As ciberarmas podem dar início a guerras físicas. De acordo com Dmitry Bestuzhev, pesquisador regional sênior da Kaspersky Lab, a tendência é que ameaças como o Duqu, Stuxnet e agora o Flame, anunciado nesta semana, aumentem e passem também a ser desenvolvidas por nações menores e sem o mesmo poder de fogo de países já familiarizados com combates.

“Estamos muito avançados no tema de ciberespionagem e cibersabotagem. Muita gente não tem noção, mas há muito o que fazer, há diversas ameaças que não conhecemos”, afirmou.

Com tantas possibilidades de ataques espalhadas pela rede, a Kaspersky espera que, quando atingidos, alguns países passem a contra-atacar fisicamente. “Podemos esperar que alguns países responderão com ataques militares a essas invasões eletrônicas que eles podem sofrer de outros governos” explicou Bestuzhev. “O dano que ameaças como o Flame causam como prejuízo é físico. Quando uma nação se sente prejudicada por outra e encontra provas de autoria da ameaça eletronica, pode mobilizar seus aviões e começar a bombardear.”

Segundo ele, a situação deve piorar, algumas nações que hoje não desenvolvem esse tipo de malware podem se sentir ameaçadas ao ver outras programando esses vírus e passar a ter o seu próprio exército cibernético para começar a atacar.

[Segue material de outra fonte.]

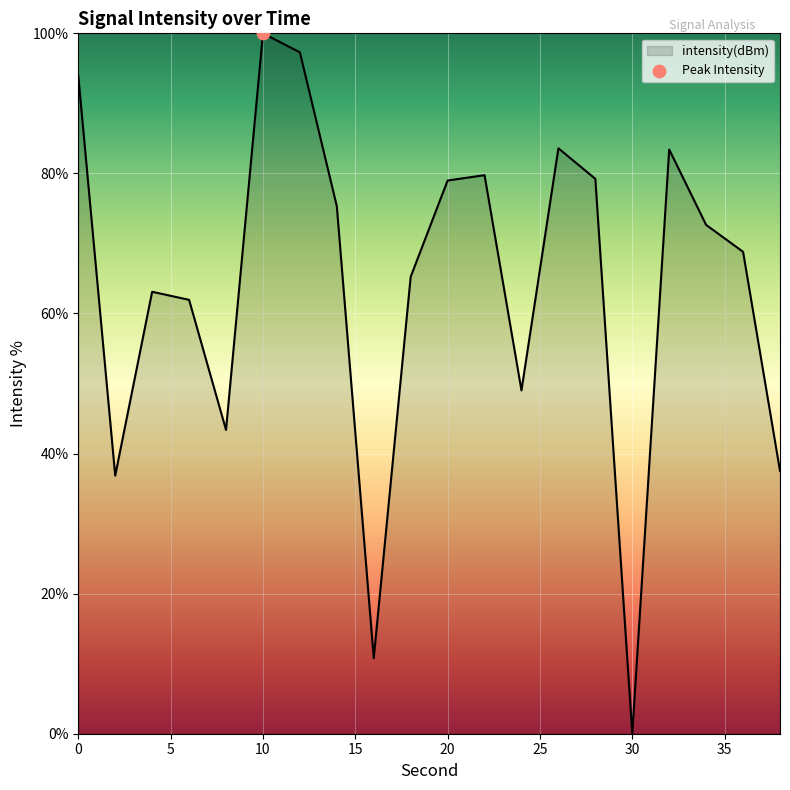

What is the maximum value shown in the chart?

100.0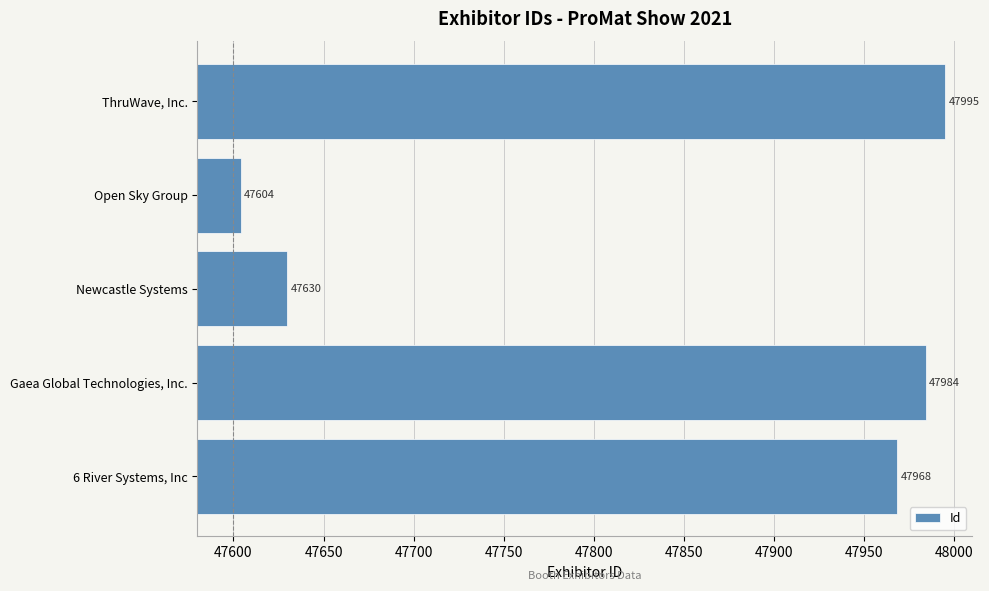

The chart shows a value of 20561 at Gaea Global Technologies, Inc.. True or false?

False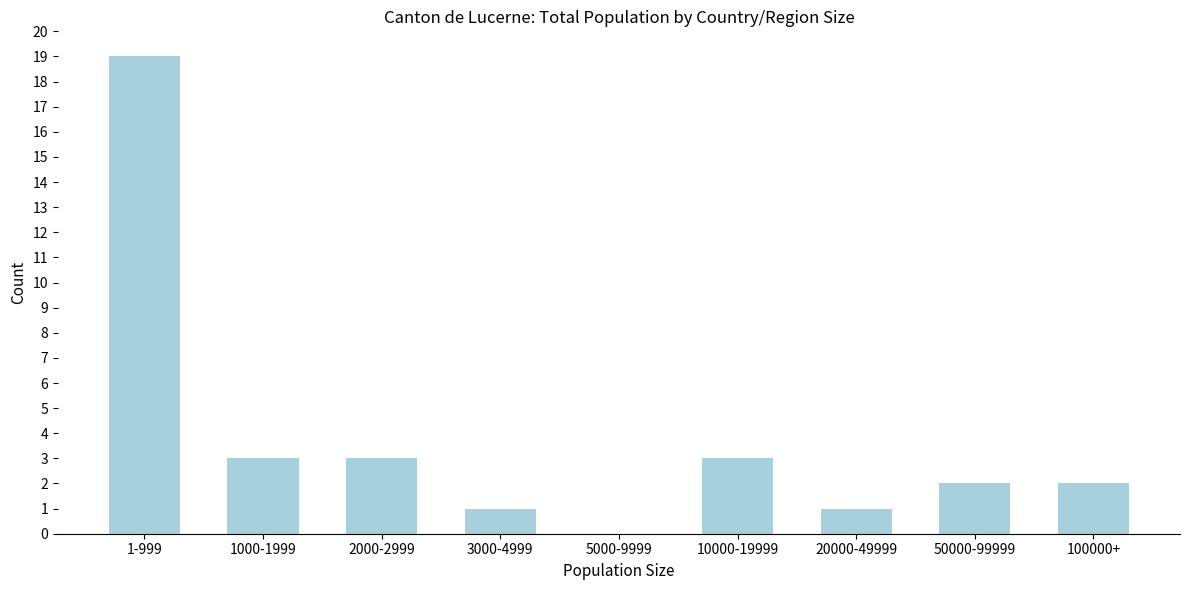

Reading right to left, transcribe all the data shown in this chart.

100000+=2	50000-99999=2	20000-49999=1	10000-19999=3	5000-9999=0	3000-4999=1	2000-2999=3	1000-1999=3	1-999=19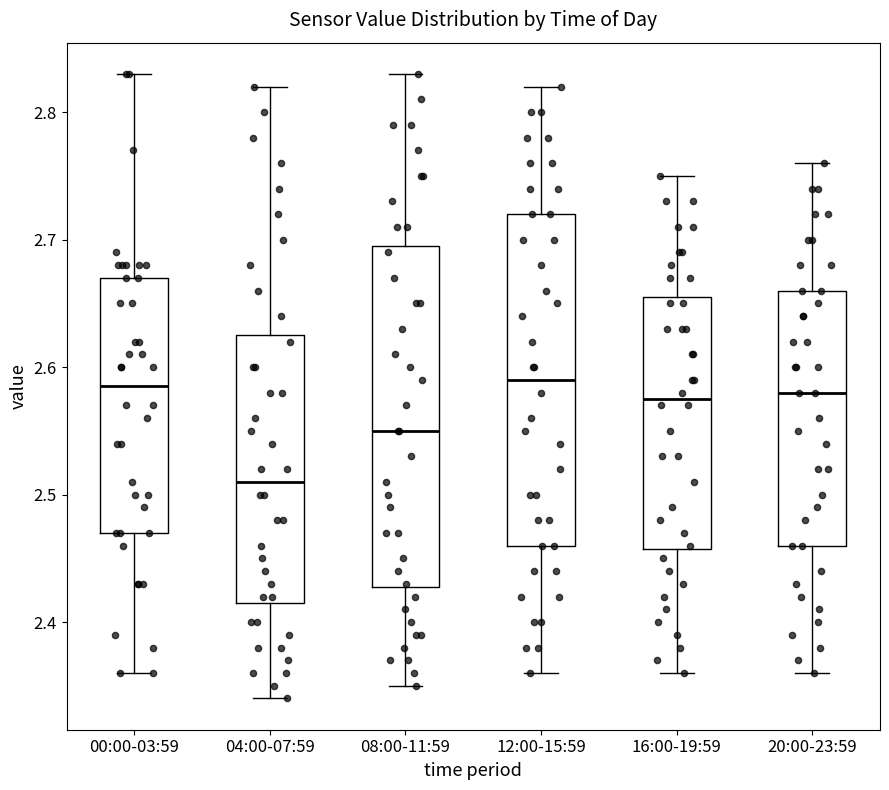

Reading left to right, read every box against the y-axis: the position of its median line, the range the box covers, and the ends of its whiskers. The values are not printed on the chart, so give them approximately, as read against the axis.

00:00-03:59: median 2.59, box 2.47 to 2.67, whiskers 2.36 to 2.83
04:00-07:59: median 2.51, box 2.42 to 2.63, whiskers 2.34 to 2.82
08:00-11:59: median 2.55, box 2.43 to 2.70, whiskers 2.35 to 2.83
12:00-15:59: median 2.59, box 2.46 to 2.72, whiskers 2.36 to 2.82
16:00-19:59: median 2.58, box 2.46 to 2.66, whiskers 2.36 to 2.75
20:00-23:59: median 2.58, box 2.46 to 2.66, whiskers 2.36 to 2.76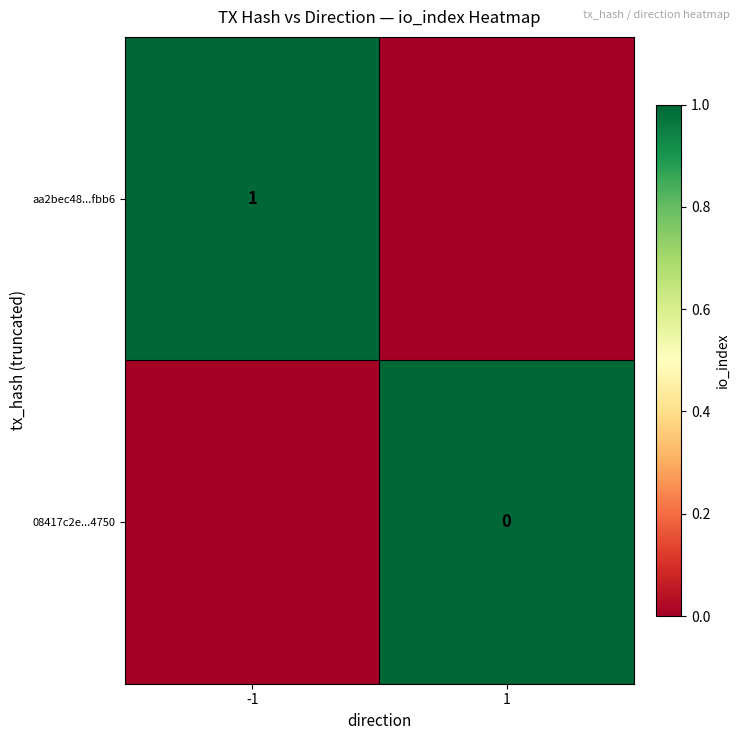

The value of aa2bec48...fbb6 at -1 is 1. True or false?

True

Apesar dessa crença, alguns especialistas acreditam que guerras cibernéticas não existem. O que existe são ações isoladas que pessoas atribuem a certos países. Todas essas ameaças passarão a ser identificadas como ciberguerras quando forem provadas as participações de nações nos ataques.

Mesmo assim, o risco existe. Em entrevista recente ao IT Web, Coriolano Camargo, presidente da Comissão dos Crimes de Alta Tecnologia da OAB/SP, existe uma crescente preocupação com o tema, também no Brasil – motivo pelo qual o Exército nacional investe em capacitação de profissionais para defesa das fronteiras virtuais do País. “Em um mundo globalizado e dependente da manutenção de uma infraestrutura digital, ataques cibernéticos que podem ser lançados contra infraestruturas críticas por qualquer pessoa em qualquer lugar do mundo tornam-se ameaças que podem trazer resultados catastróficos”, ponderou.